## DOCUMENT SEGMENT:
☆ ☆ ☆ ☆ ☆ ☆ ☆

Of course, that doesn’t have anything to do with jazz. Not officially, anyway. But for Christofferson, Bill Evans adds something personal in her own One Health mission when she sets her mosquito traps next to his grave.
The water-filled trays provide a breeding ground for fertile females, which are the only mosquitoes that bite. Males and females who aren’t pregnant actually feed off pollen.
“Yes, they’re pollinators,” Christofferson said. “The females only need protein from blood when they’re carrying eggs.”
That’s one fact she shares when taking the One Health mission into high schools and other areas of the community. She also teaches her audiences how to tell the difference between male and female mosquitoes.
“The male mosquito has fuzzy antennas,” she said. “Those are just some things they’re interested in, and we can use them to talk about other things we’re doing.”
Christofferson and Turner step into one of three labs in which they work and removes a dead mosquito from a trap designed for adult insects.
This trap, designed to capture adult mosquitoes, has imprisoned two male and one female, which doesn’t have fuzzy antennas.
“Yeah, the males get the prettier antennas,” Christofferson said, laughing. “We’ll trap more and bring them into the lab to study.
And they’re looking for Zoonotic viruses, which are viruses that infect both humans and animals.
“Most of my viruses are zoonotic,” she said. “So for example, some of the viruses I’m working with right now are called bunya viruses or ortho bunya viruses, and they affect cattle as well as humans, and they’re transmitted by mosquitoes.”
Add to this mix the fact that mosquitoes also categorized as animals.

☆ ☆ ☆ ☆ ☆ ☆ ☆

## DATASET EXTRACT:
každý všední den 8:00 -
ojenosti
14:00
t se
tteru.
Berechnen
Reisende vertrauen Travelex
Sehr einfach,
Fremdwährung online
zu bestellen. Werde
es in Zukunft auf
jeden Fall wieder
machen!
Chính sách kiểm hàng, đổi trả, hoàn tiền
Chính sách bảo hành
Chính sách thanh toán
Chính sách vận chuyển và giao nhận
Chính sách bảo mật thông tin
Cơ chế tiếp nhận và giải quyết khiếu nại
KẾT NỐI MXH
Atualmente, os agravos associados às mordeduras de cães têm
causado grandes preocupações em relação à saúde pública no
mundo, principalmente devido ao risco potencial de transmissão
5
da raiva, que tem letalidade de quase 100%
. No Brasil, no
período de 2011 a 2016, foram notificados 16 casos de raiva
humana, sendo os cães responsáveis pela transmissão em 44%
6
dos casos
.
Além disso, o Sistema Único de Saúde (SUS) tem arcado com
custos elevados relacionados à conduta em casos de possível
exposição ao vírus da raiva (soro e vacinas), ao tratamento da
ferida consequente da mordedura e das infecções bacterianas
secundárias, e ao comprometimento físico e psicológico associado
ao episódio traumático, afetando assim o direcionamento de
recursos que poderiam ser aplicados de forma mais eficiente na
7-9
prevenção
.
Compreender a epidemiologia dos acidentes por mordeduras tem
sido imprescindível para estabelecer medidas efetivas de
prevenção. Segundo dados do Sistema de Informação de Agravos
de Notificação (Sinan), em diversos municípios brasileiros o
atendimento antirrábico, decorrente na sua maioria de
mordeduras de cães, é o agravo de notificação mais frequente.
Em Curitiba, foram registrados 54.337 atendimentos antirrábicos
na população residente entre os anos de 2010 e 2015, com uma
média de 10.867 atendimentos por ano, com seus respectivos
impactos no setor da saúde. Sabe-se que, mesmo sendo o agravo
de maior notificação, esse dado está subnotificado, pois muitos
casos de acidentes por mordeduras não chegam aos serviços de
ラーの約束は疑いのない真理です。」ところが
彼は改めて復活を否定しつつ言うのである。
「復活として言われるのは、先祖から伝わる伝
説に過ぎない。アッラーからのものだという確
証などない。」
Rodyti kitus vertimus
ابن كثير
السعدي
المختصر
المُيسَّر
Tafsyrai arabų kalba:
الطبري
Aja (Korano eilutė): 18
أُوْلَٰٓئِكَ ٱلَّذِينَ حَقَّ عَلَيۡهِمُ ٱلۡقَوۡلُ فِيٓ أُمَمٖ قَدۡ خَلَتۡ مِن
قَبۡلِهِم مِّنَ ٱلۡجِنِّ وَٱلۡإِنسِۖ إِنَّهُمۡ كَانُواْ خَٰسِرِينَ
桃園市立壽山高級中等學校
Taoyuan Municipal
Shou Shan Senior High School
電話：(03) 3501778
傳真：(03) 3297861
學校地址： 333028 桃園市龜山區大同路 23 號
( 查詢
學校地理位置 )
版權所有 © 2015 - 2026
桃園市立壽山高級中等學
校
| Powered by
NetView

☆ ☆ ☆ ☆ ☆ ☆ ☆

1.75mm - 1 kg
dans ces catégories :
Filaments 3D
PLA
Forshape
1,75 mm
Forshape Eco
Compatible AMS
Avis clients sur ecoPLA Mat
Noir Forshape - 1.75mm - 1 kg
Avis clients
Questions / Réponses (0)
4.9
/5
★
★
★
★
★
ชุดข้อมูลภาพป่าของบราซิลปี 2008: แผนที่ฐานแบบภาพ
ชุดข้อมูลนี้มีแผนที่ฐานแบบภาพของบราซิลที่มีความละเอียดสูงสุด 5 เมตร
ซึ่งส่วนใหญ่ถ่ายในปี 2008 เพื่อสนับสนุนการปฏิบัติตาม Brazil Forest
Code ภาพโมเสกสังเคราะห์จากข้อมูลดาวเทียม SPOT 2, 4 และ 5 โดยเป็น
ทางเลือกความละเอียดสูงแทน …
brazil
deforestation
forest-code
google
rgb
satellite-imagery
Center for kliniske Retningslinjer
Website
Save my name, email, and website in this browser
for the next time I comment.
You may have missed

☆ ☆ ☆ ☆ ☆ ☆ ☆

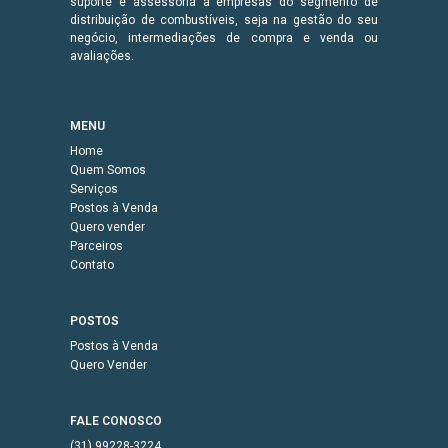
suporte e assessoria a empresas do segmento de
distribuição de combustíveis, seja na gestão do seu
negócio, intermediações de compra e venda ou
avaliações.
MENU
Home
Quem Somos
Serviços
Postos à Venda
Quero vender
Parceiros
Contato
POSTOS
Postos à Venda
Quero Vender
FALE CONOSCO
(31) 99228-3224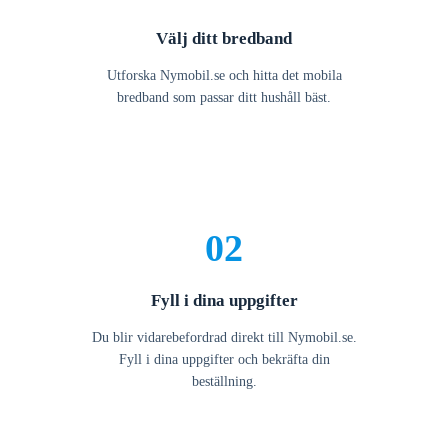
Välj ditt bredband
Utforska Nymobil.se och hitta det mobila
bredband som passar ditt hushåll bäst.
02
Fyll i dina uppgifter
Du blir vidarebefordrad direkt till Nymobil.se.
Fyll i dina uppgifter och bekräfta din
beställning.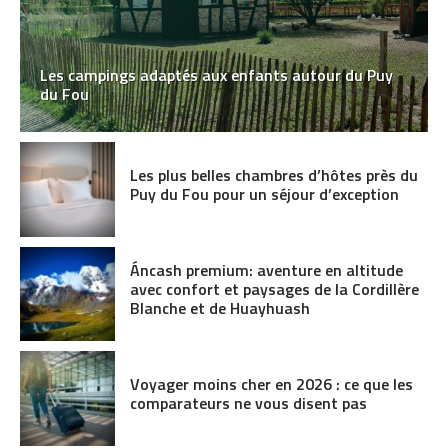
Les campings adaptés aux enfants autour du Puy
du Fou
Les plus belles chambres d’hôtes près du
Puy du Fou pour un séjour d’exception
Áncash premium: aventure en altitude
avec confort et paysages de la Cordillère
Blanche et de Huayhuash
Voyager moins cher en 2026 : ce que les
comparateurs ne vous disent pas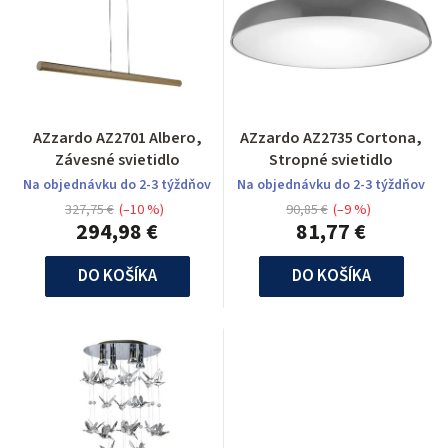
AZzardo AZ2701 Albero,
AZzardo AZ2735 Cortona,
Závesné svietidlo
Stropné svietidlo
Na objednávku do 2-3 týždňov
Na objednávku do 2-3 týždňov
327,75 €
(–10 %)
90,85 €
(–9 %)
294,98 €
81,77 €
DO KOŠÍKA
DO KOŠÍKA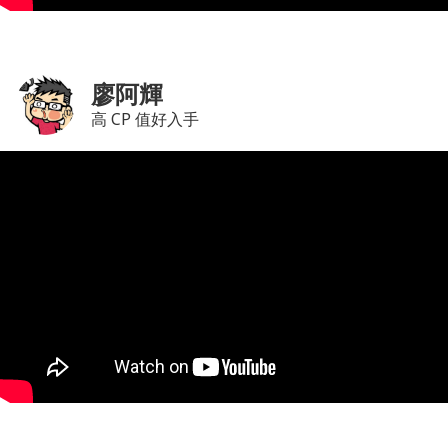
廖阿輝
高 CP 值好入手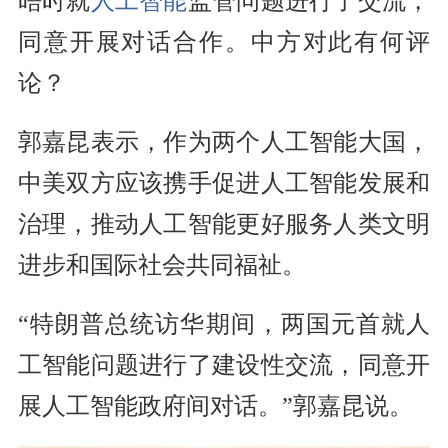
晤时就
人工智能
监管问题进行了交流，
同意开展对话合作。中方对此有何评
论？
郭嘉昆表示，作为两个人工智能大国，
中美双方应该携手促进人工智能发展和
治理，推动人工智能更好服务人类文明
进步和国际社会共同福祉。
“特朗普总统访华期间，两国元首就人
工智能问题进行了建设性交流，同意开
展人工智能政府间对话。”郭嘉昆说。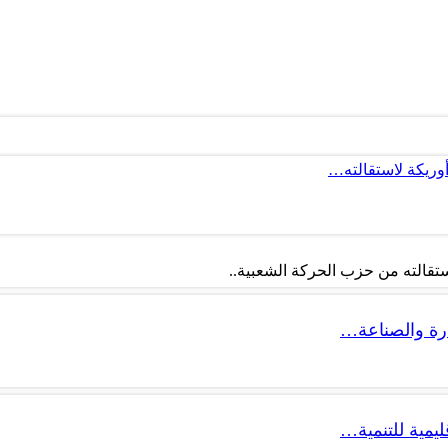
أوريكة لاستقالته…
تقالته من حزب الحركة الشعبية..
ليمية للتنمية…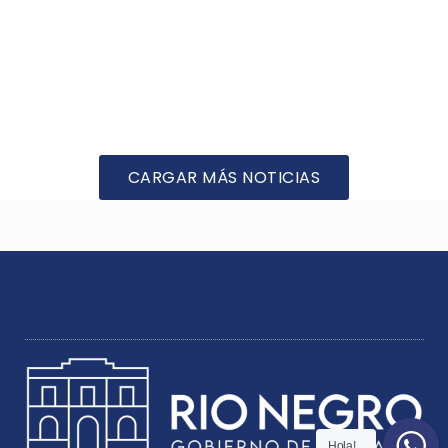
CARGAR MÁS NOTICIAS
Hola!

☆ ☆ ☆ ☆ ☆ ☆ ☆

## CHECK YOUR UNDERSTANDING:
**a)** From the passage about mosquito research, extract the words starting with "Of course, that" and going on through "feed off pollen.".
**b)** In the passage about mosquito research, what do male mosquitoes and females that aren't pregnant feed on?
**c)** Name every person mentioned in the passage about mosquito research.
The rows have nothing to do with the passage about mosquito research.

## ANSWER SET:
**a)**
Of course, that doesn’t have anything to do with jazz. Not officially, anyway. But for Christofferson, Bill Evans adds something personal in her own One Health mission when she sets her mosquito traps next to his grave.
The water-filled trays provide a breeding ground for fertile females, which are the only mosquitoes that bite. Males and females who aren’t pregnant actually feed off pollen.

**b)** Pollen.

**c)** Christofferson, Bill Evans, Turner